Friday, February 4, 2011

Serial casts

Another huge thing that I glossed over in January?

Seth had casts put on at the beginning of the month. In a nutshell, serial casts are another step like his braces to aid the range of motion in his ankles, reducing the over toned muscle, helping to keep his heel touching the ground, hopefully avoiding muscle-lengthening surgery and knee and hip, back problems later, etc. The casts, one on each calf and foot had to stay on for '5 sleeps'.

And this kid.

He thought it was very cool. How cool is that? Seth lapped it up as a chance to enjoy the day out as the center of attention, the life of the party, entertaining the staff and myself with his comic.

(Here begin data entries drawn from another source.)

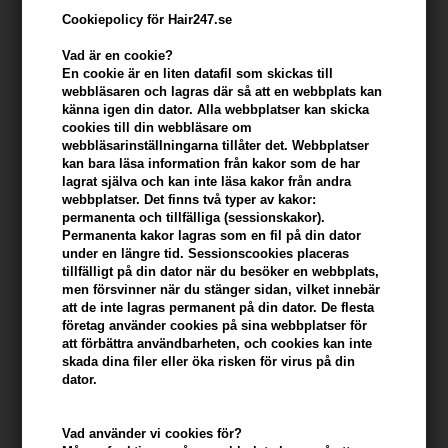
Cookiepolicy för Hair247.se
Vad är en cookie?
En cookie är en liten datafil som skickas till
webbläsaren och lagras där så att en webbplats kan
känna igen din dator. Alla webbplatser kan skicka
cookies till din webbläsare om
webbläsarinställningarna tillåter det. Webbplatser
kan bara läsa information från kakor som de har
lagrat själva och kan inte läsa kakor från andra
webbplatser. Det finns två typer av kakor:
OSIS+ Session Extra Strong Hold Hairspray 300ml
permanenta och tillfälliga (sessionskakor).
x 3
Permanenta kakor lagras som en fil på din dator
under en längre tid. Sessionscookies placeras
Varumärken
»
Osis+
Brand:
Osis+
tillfälligt på din dator när du besöker en webbplats,
men försvinner när du stänger sidan, vilket innebär
339,00
SEK
att de inte lagras permanent på din dator. De flesta
företag använder cookies på sina webbplatser för
att förbättra användbarheten, och cookies kan inte
-
+
skada dina filer eller öka risken för virus på din
dator.
I lager
- Leveranstid: 2-3 arbetsdagar
Vad använder vi cookies för?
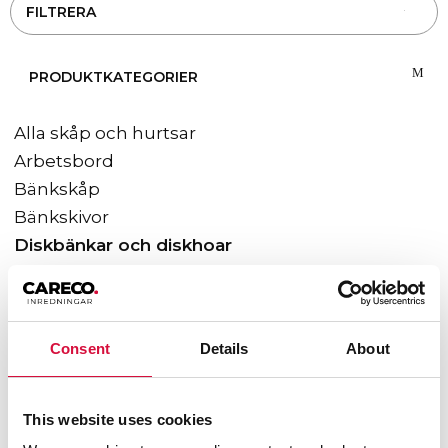
FILTRERA
PRODUKTKATEGORIER
Alla skåp och hurtsar
Arbetsbord
Bänkskåp
Bänkskivor
Diskbänkar och diskhoar
Elektriskt höj- och sänkbara bänkar
Garderober och omklädning
Gasol- kemikalie & förvaringsskåp
Consent
Details
About
Genomräckningsskåp
Hänghurtsar
Högskåp
This website uses cookies
Hyllplan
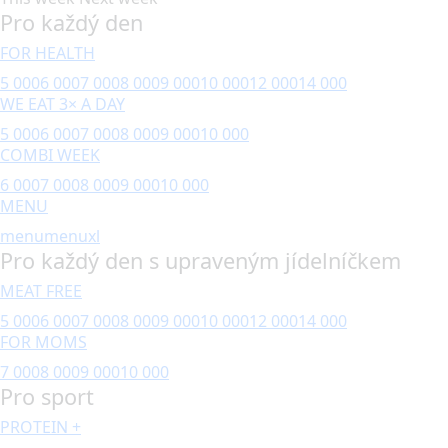
Pro každý den
FOR HEALTH
5 000
6 000
7 000
8 000
9 000
10 000
12 000
14 000
WE EAT 3× A DAY
5 000
6 000
7 000
8 000
9 000
10 000
COMBI WEEK
6 000
7 000
8 000
9 000
10 000
MENU
menu
menuxl
Pro každý den s upraveným jídelníčkem
MEAT FREE
5 000
6 000
7 000
8 000
9 000
10 000
12 000
14 000
FOR MOMS
7 000
8 000
9 000
10 000
Pro sport
PROTEIN +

He could walk around in the casts later but had to wait two hours for them to harden, so was put in the world's tiniest wheelchair to get out of the centre to the van. He thought it was awesome, and looks at me with wide eyes and says, "Do we get to take this home?!" I couldn't help but laugh. Thane was with us and as we waited in the large entry way Seth chased him around, threatening to run him over. I had wished I'd had my camera with me, but it wasn't necessary. I can still see him. I had made him a new toque over the holidays (my first successful knit item by the way!), he was wearing it and had his two little red casts in this teensy wheelchair, Troy's black socks over his toes, wheeling around as fast as he could, him and Thane laughing their guts out.

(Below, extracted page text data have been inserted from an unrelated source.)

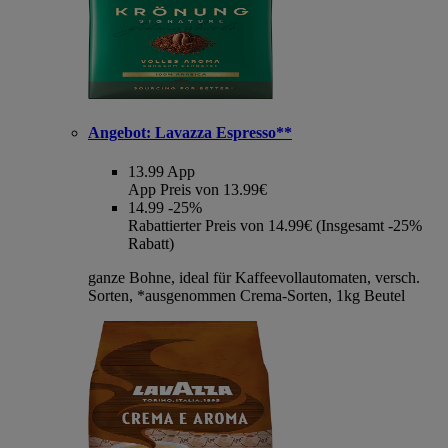
Angebot:
Lavazza Espresso**
13.99
App
App Preis von 13.99€
14.99
-25%
Rabattierter Preis von 14.99€ (Insgesamt -25%
Rabatt)
ganze Bohne, ideal für Kaffeevollautomaten, versch.
Sorten, *ausgenommen Crema-Sorten, 1kg Beutel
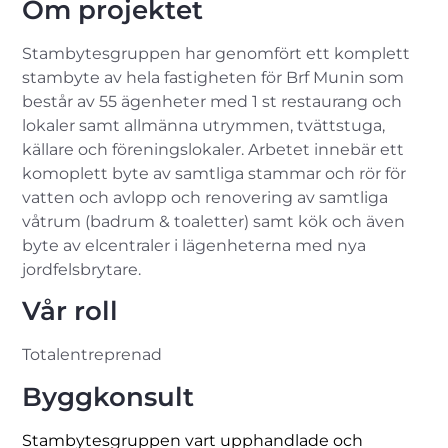
Om projektet
Stambytesgruppen har genomfört ett komplett
stambyte av hela fastigheten för Brf Munin som
består av 55 ägenheter med 1 st restaurang och
lokaler samt allmänna utrymmen, tvättstuga,
källare och föreningslokaler. Arbetet innebär ett
komoplett byte av samtliga stammar och rör för
vatten och avlopp och renovering av samtliga
våtrum (badrum & toaletter) samt kök och även
byte av elcentraler i lägenheterna med nya
jordfelsbrytare.
Vår roll
Totalentreprenad
Byggkonsult
Stambytesgruppen vart upphandlade och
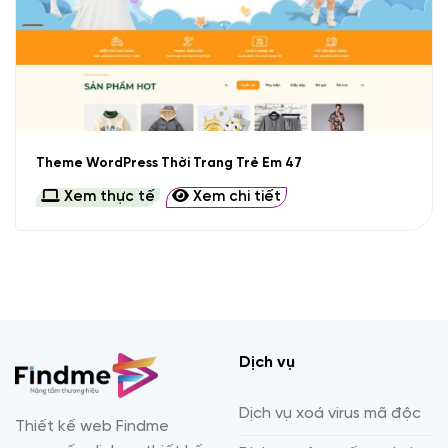
Theme WordPress Thời Trang Trẻ Em 47
Xem thực tế
Xem chi tiết
Dịch vụ
Dịch vụ xoá virus mã độc
Thiết kế web Findme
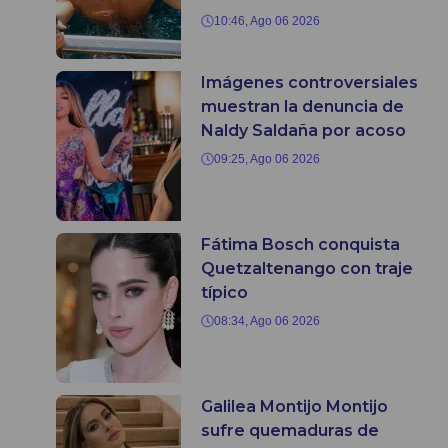
10:46, Ago 06 2026
Imágenes controversiales
muestran la denuncia de
Naldy Saldaña por acoso
09:25, Ago 06 2026
Fátima Bosch conquista
Quetzaltenango con traje
típico
08:34, Ago 06 2026
Galilea Montijo Montijo
sufre quemaduras de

His appointments always make me feel so lucky for the healthy children we have. That being in a wheelchair was a fun novelty. Our infrequent appointments are admist the child-size physio equipment Seth has no need for, full of straps for children who have little control over their muscles and much greater challenges dealt to them. The last time Seth was fitted for braces we watched an athletic looking teen test out a new leg, one built for running. Seth's barely perceivable, mild cerebral palsy seems like such a non-issue among these.

Seth made out well though, only slowing down on the last day. Unfortunately we only snapped a couple pictures just before taking the casts off, when he was anxious to be rid of them. He had developed a blister, they had warned us that was the worst that might happen. So that day we propped him up on the couch to be more still and told him he could be prince for the day, and if he needed anything just to ask. As I drank my tea snuggled up on the other end of the couch, he says in his best princely voice, eyelids fluttering, shoulders drawn up and hands folded on his lap, "So Queenie, what would you like to do today?". He cracks me up.

The best part is that the casts were very successful, follow-up measurements showing vast improvement, pushing his range into 'normal'! It seems his brain hasn't yet noticed the new capabilities his feet have, but that his range is that what Claire or Thane would have. He was sent home with walking on his heel exercises to do that will hopefully make those neurons connect. When his five sleeps were up we just had to peel the casts off.

Not to change the subject, but I want to show off the hat a little as well. It *only* took me three unsuccessful hats on the same pattern (too wide, too short, close but not quite - more like a yamaka than a toque) to get to this one, my first actual, more importantly finished, knit something. Although by the time I got to this one I had at least figured out how to switch colors for some lovely stripe action. So a couple more pictures in celebration of the hat and it's proud new owner. (The excitement of my kid being excited I had knit him something and proud to wear it was a high I had underestimated!)

Oh yes, one more thing. Notice those bottom teeth missing? Big boy growing here I tell you.